# separating redbud trees



## drgnldy71 (Sep 22, 2005)

I have 3 baby redbud trees I planted about 3/4 years ago all together, I figured If I did it that way then at least one would survive. Now they are all 3 doing great. They are about 18" -24" tall now & I think I need to separate them so they aren't competing with each other over soil, water, that sort of thing, but I'm afraid if I do I'm going to do something wrong and end up killing all three. Any ideas?


----------



## Wildcrofthollow (Apr 20, 2005)

If you root prune the trees now with a spade you could probably then dig them up in the early spring before the leaves come out and be ok. 
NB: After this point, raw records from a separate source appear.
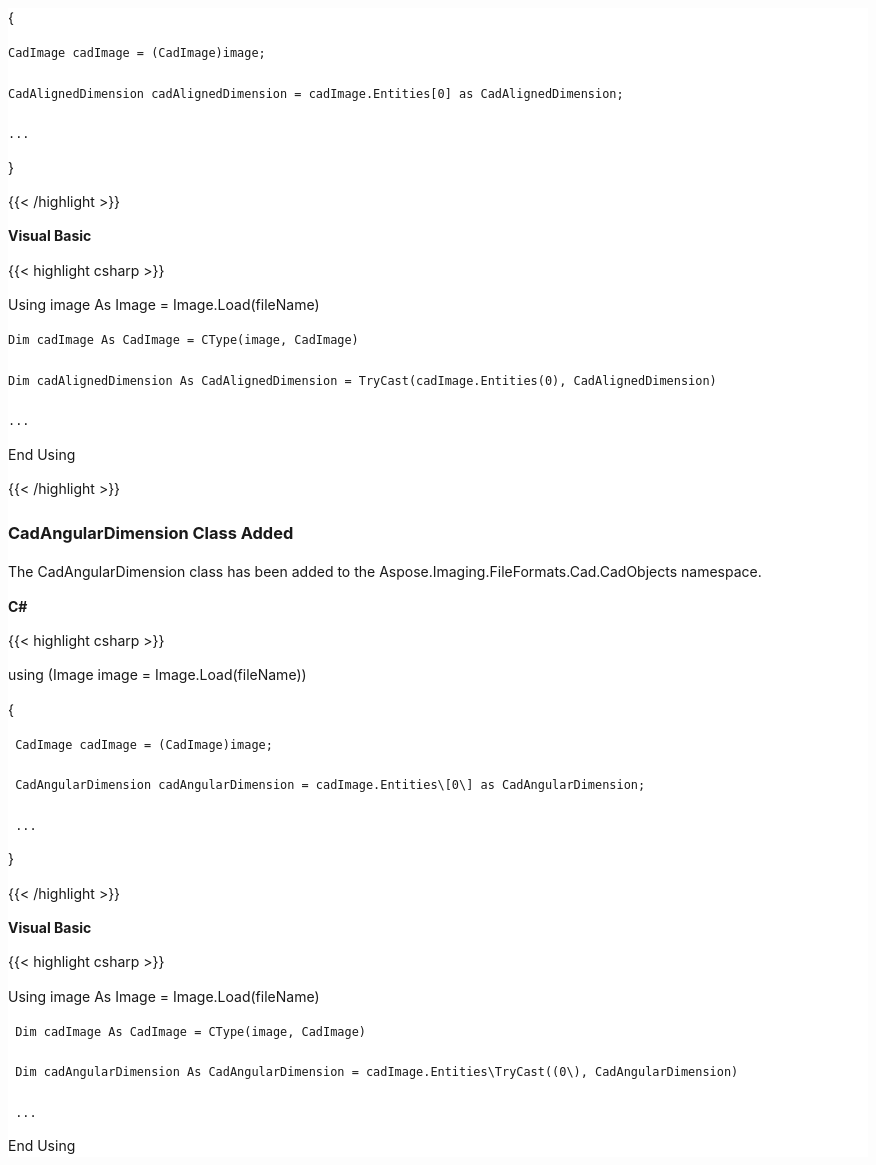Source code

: {

    CadImage cadImage = (CadImage)image;

    CadAlignedDimension cadAlignedDimension = cadImage.Entities[0] as CadAlignedDimension;

    ...

}

{{< /highlight >}}

**Visual Basic**

{{< highlight csharp >}}

 Using image As Image = Image.Load(fileName)

	Dim cadImage As CadImage = CType(image, CadImage)

	Dim cadAlignedDimension As CadAlignedDimension = TryCast(cadImage.Entities(0), CadAlignedDimension)

	...

End Using

{{< /highlight >}}
### **CadAngularDimension Class Added**
The CadAngularDimension class has been added to the Aspose.Imaging.FileFormats.Cad.CadObjects namespace.

**C#**

{{< highlight csharp >}}

 using (Image image = Image.Load(fileName))

{

     CadImage cadImage = (CadImage)image;

     CadAngularDimension cadAngularDimension = cadImage.Entities\[0\] as CadAngularDimension;

     ...

}

{{< /highlight >}}

**Visual Basic**

{{< highlight csharp >}}

 Using image As Image = Image.Load(fileName)

	 Dim cadImage As CadImage = CType(image, CadImage)

	 Dim cadAngularDimension As CadAngularDimension = cadImage.Entities\TryCast((0\), CadAngularDimension)

	 ...

End Using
To root prune: take a sharp (yes, go sharpen it with a file) spade and go all the way around each little tree leaving enough roots to make sure that the tree will survive. Where they are close together just cut down with the spade to separate them. Do not move the trees. Leave them in place to grow a more compact root system. 
In general you want to move trees and other woody plants in the fall and winter while they are dormant. Roots continue to grow in the late fall and by root pruning you can let the little guys get some good feeder roots established close to the trunk. Then when you dig them up in the early spring (before the trees break dormancy) you will have a far better survival rate. Dig the trees just outside of the place you cut through the roots in the fall.

hope this helps

David


----------



## drgnldy71 (Sep 22, 2005)

Thanks Much, I'll Try And See What Happens


----------



## jeffreyc256 (Sep 25, 2005)

A problem with redbuds is that the main roots usually go out horizontal from the tree 6-8 feet. You need to move yours quick or they may not be able to be seperated. I would wait till winter and prune them back pretty good as you are likely to lose alot of roots. Try cutting the ground around them in a circle with a shovel about 4-5 feet away from the trunk and feel for roots and dont cut them. Then wet the ground and try pulling them with a soft strap and winch or comealong working them slowly. I have moved azaleas and dogwoods this way with fair success and I just pulled them with a strap and truck. The good news is redbuds are pretty hardy.Good luck


----------



## Fonzie (Nov 5, 2003)

RedBud {Cercis canadensis} is a lovely small tree with many appealing features. Have you considered just leaving it {them} be and just do some minor pruning as needed. In that way you could promote a nice umbrella like canopy that will provide a lovely place to sit in the shade.

Just my.02

Da Fonz


----------



## drgnldy71 (Sep 22, 2005)

I planted them close hoping at least one would live and figured if 2 or all 3 did then i'd have this neat trunk as they all grew together, but I've been told they do better separated because they wouldn't have to compete for soil or nutrients as much. I don't know if it makes any difference but the soil around here is really rocky, so if I do move any of them I'm afraid I'm going to have a hard time replanting them trying not to hit any rocks. Should mention some of the "rocks" are boulder size.


----------



## Fonzie (Nov 5, 2003)

Replanting in rocky soil is iffy at best. I don't want to influence your decision, but I say leave them be. Heck they will never get more than 8" to 10" maximum in diameter. I say leave them be and water and prune them as conditions dictate.


Da Fonz


----------



## sassy (Oct 2, 2005)

I have a fairly old Redbud tree in my back yard and would like to have many more throughout my entire yard. Ive read many different ways to grow new trees from the seeds but honestly I dont completely understand the process. From what Ive read, NOW is the time I need to start with this project. Exactly what do I do after removing the bean-like pods from my tree???? :shrug:


----------